In their experiment, which the results of that and the proposed methodology appeared in the Association for Computing Machinery/Institute of Electrical and Electronics Engineers International Conference on Information Processing in Sensor Networks (IPSN), researchers use two autonomous octocopters to fly outside of an enclosed, four-sided brick house whose interior is foreign to the UAS.

According to the researchers, “one copter continuously transmits a WiFi signal, the received power of which is measured by the other copter for the purpose of 3D imaging.”

After traveling a few proposed routes, the UAS use imaging methodology developed by the researchers to not only reveal the area behind the walls, but also to generate 3D high-resolution images of the objects inside.

The researchers say that the 3D image closely matches the actual area.

“This approach utilizes only WiFi RSSI measurements, does not require any prior measurements in the area of interest and does not need objects to move to be imaged,” Mostofi says through an article with the UC Santa Barbara school website.

Four tightly integrated key components are the heart of the researchers’ strategy to enable 3D through-wall imaging.
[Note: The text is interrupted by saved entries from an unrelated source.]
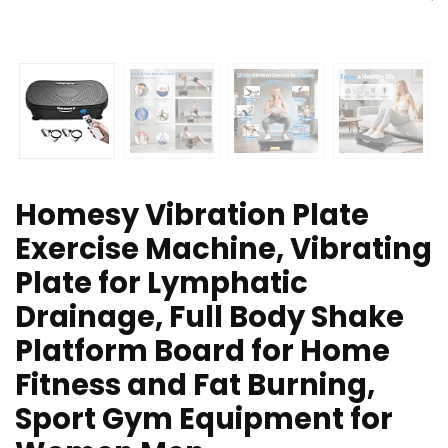
Homesy Vibration Plate
Exercise Machine, Vibrating
Plate for Lymphatic
Drainage, Full Body Shake
Platform Board for Home
Fitness and Fat Burning,
Sport Gym Equipment for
To start, they proposed robotic paths that can “capture the spatial variations in all the three dimensions as much as possible, while maintaining the efficiency of the operation.”

Second, to capture the spatial dependencies, the researchers molded the three-dimensional unknown area of interest as a Markov Random Field, and used a graph-based belief propagation approach “to update the imaging decision of each voxel (the smallest unit of a 3D image) based on the decisions of the neighboring voxels.”

Third, the researchers used a linear wave model to “approximate the interaction of the transmitted wave with the area of interest.”

Lastly, the researchers “took advantage of the compressibility of the information content to image the area with a very small number of WiFi measurements.”

Being able to use UAS and WiFi for 3D through-wall imaging could have a variety of use cases, including for structural monitoring, archaeological discovery, and search and rescue missions.